I am not very good at sitting back and letting things run their course. I’m not. I like control. I like knowing what’s going to happen. I like taking comfort in leaving my things at work and knowing they will be there, right where I left them, in the morning. That has not been the case, recently. Slowly, one by one, my electronics accessories are being taken from me while I’m not here. Headphones, pulled right out of my computer. An iPhone charger, unearthed from under a pile of papers. I’m assuming they thought I wouldn’t notice. But you see, to a mind that is moving a million miles an hour, my organizational system is not something that is going to make sense to anyone other than me.

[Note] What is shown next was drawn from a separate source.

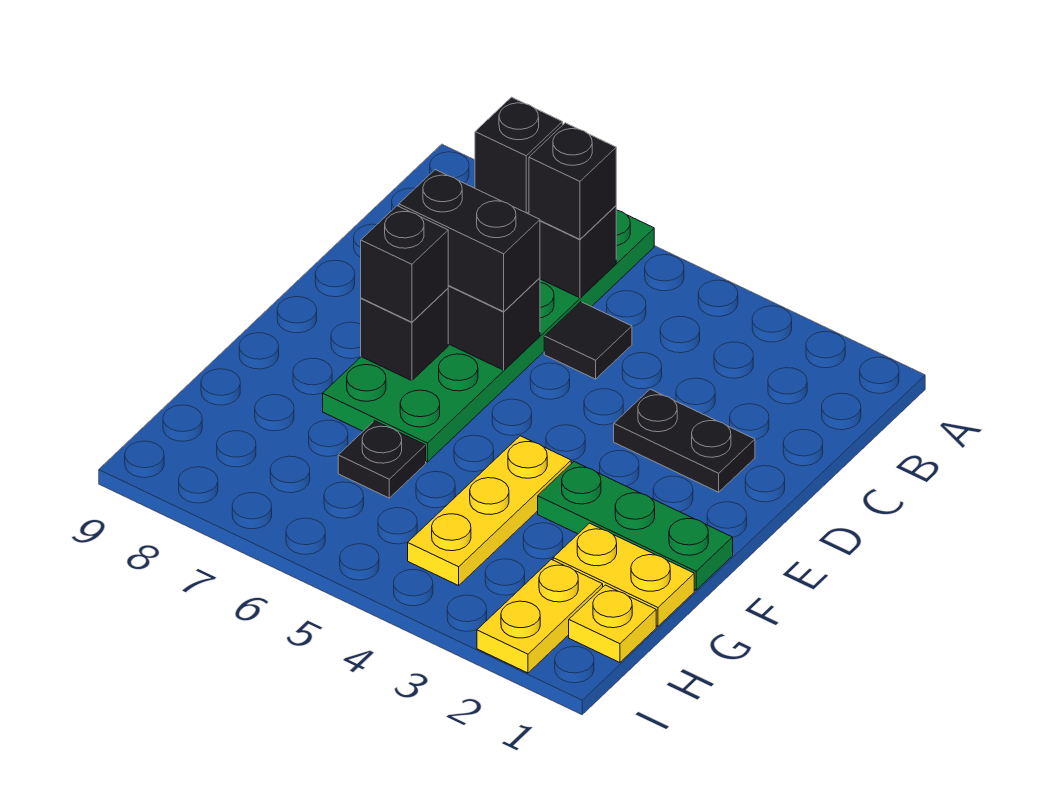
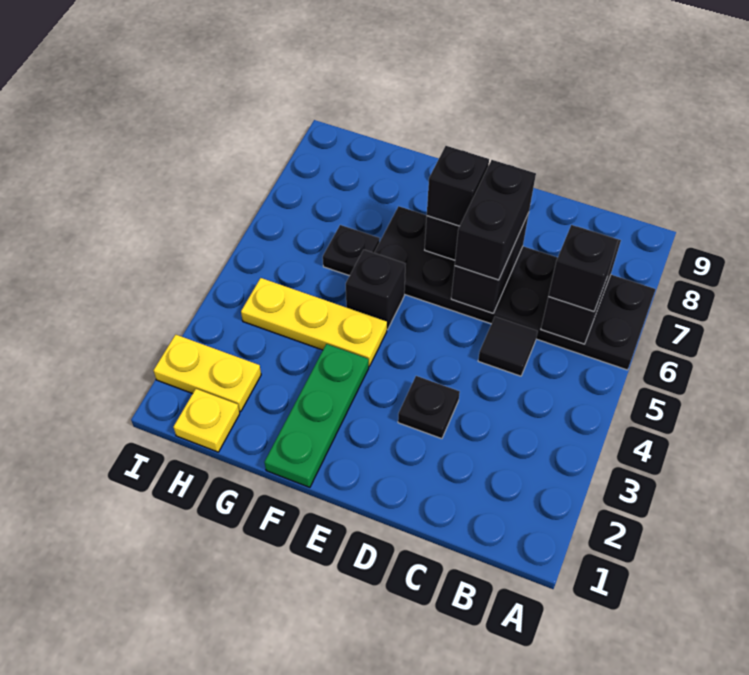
green plate A6:F7 level 1 -> black plate A6:F7 level 1
black brick B7 level 3 -> black brick F5 level 1
black plate D2:D3 level 1 -> black plate D3 level 1
yellow plate G1:G2 level 1 -> none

But what can I do? They’re not high-priced items (although they’re also not cheap). My boss refuses to lock the door to our office, because what a hassle that would be for her. Boo hoo. So I have to sit here. And I have to believe that karma will take care of it.
I am a good person. I don’t steal from others. The wrongs I commit are small and hardly worth mentioning. Yes, I peek at people’s cards sometimes in an unknown game that H learned at work, if I can see them. Yes, I speed when I’m driving sometimes. Yes, I’ve told a white lie here or there, usually out of embarrassment. I admit to these things, because they don’t really matter, in the grand scheme of things. I don’t cheat. I don’t hurt people. And I don’t effing steal.
Maybe whoever is doing this thinks that I’m a rich white girl who is glued to her iPhone, or some other racial or class-slanted stereotype that makes me want to punch something. Maybe that’s what the problem is. But I am working full time while I put myself through a Master’s degree program, so that I can hopefully one day not get migraines because of the crap I have to deal with at work. My grandparents were migrant workers. I do not fit the stereotype.
And now I’m angry.
But I have to sit here and pretend that I’m fine. I have to sit here and make it look like I’m not bothered by the fact that nothing I own is safe on my desk anymore (except for my class books, which no one seems to want). I have to sit here while my coworkers look at me with a sympathetic look and say things like “that’s weird” and “tough break.” I feel violated. I feel like my privacy is compromised.
And I’m angry.
It’s not the only thing that has made me angry in the last week. It’s all probably leading to migraines, which is another thing I haven’t been able to shake this week. I’m tired. I’m angry. And this karma thing better be real.